14. The operation method of claim 13, wherein the adjusting step comprises:

checking the ratio of free memory blocks among the memory blocks;

setting the first information to the start state by the memory controller, when the ratio of free memory blocks is equal to or less than a set ratio; and

setting the first information to the end state by the memory controller, when the ratio of free memory blocks exceeds the set ratio.

15. The operation method of claim 14, wherein the determining step further comprises requesting, by the host controller, the memory controller to start the automatic exclusive mode, when the host requests the host controller to perform the merge operation, and

the adjusting step further comprises setting the first information to the start state by the memory controller in response to the requesting step.

16. The operation method of claim 15, wherein the adjusting step comprises:

checking the total number of valid pages in victim memory blocks among the memory blocks when performing the merge operation by the memory controller at the start of the automatic exclusive mode;

adjusting the second information by the memory controller such that the set cycle is more frequently repeated, or adjusting the third information to increase the length of the entry period of the automatic exclusive mode, when the total number of valid pages is equal to or more than a set number; and

adjusting the second information by the memory controller such that the set cycle is less frequently repeated, or adjusting the third information to decrease the length of the entry period of the automatic exclusive mode, when the total number of valid pages is less than the set number.

17. The operation method of claim 16, wherein the determining step comprises:

checking the first to third information;

informing, by the host controller, the host that the memory system is switched to a busy state, in response to an entry into the automatic exclusive mode based on the result of checking the first to third information; and

informing, by the host controller, the host that the memory system is switched to a ready state, in response to an exit from the automatic exclusive mode based on the result of checking the first to third information.

18. The operation method of claim 13, wherein the determining step comprises:

checking, by the memory controller, the first to third information; and

performing a repeating step in which the memory controller repeatedly enters into, and exits from the automatic exclusive mode in each set cycle at the start of the automatic exclusive mode based on the checking of the first to third information.

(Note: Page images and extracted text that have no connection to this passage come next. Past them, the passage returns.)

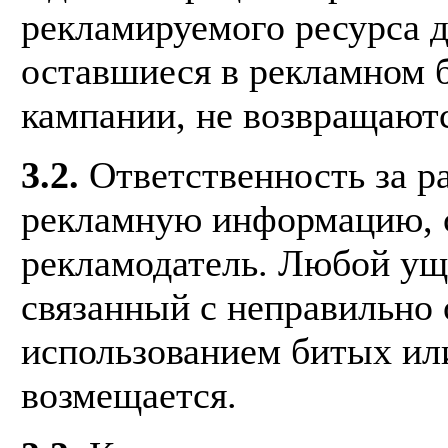
рекламируемого ресурса 
оставшиеся в рекламном 
кампании, не возвращаютс
3.2.
Ответственность за р
рекламную информацию, с
рекламодатель. Любой ущ
связанный с неправильно
использованием битых ил
возмещается.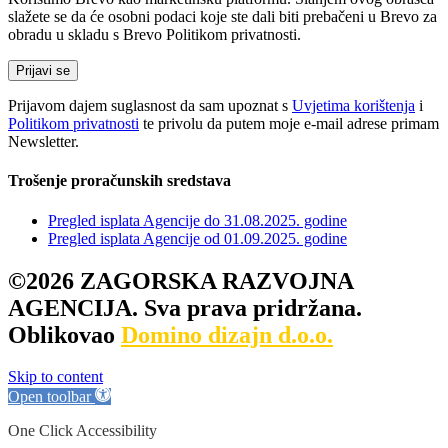
slažete se da će osobni podaci koje ste dali biti prebačeni u Brevo za
obradu u skladu s Brevo Politikom privatnosti.
Prijavom dajem suglasnost da sam upoznat s
Uvjetima korištenja
i
Politikom privatnosti
te privolu da putem moje e-mail adrese primam
Newsletter.
Trošenje proračunskih sredstava
Pregled isplata Agencije do 31.08.2025. godine
Pregled isplata Agencije od 01.09.2025. godine
©2026 ZAGORSKA RAZVOJNA
AGENCIJA. Sva prava pridržana.
Oblikovao
Domino dizajn d.o.o.
Skip to content
Open toolbar
One Click Accessibility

19. The operation method of claim 18, further comprising performing, by the memory controller, the exclusively using step after flushing the data stored in the volatile memory to the nonvolatile memory in response to the entry into the automatic exclusive mode in each set cycle through the repeating step.

20. The operation method of claim 18, further comprising performing, by the memory controller, the exclusively using step after discarding data updated into the nonvolatile memory among data stored in the volatile memory in response to the entry into the automatic exclusive mode in each set cycle through the repeating step.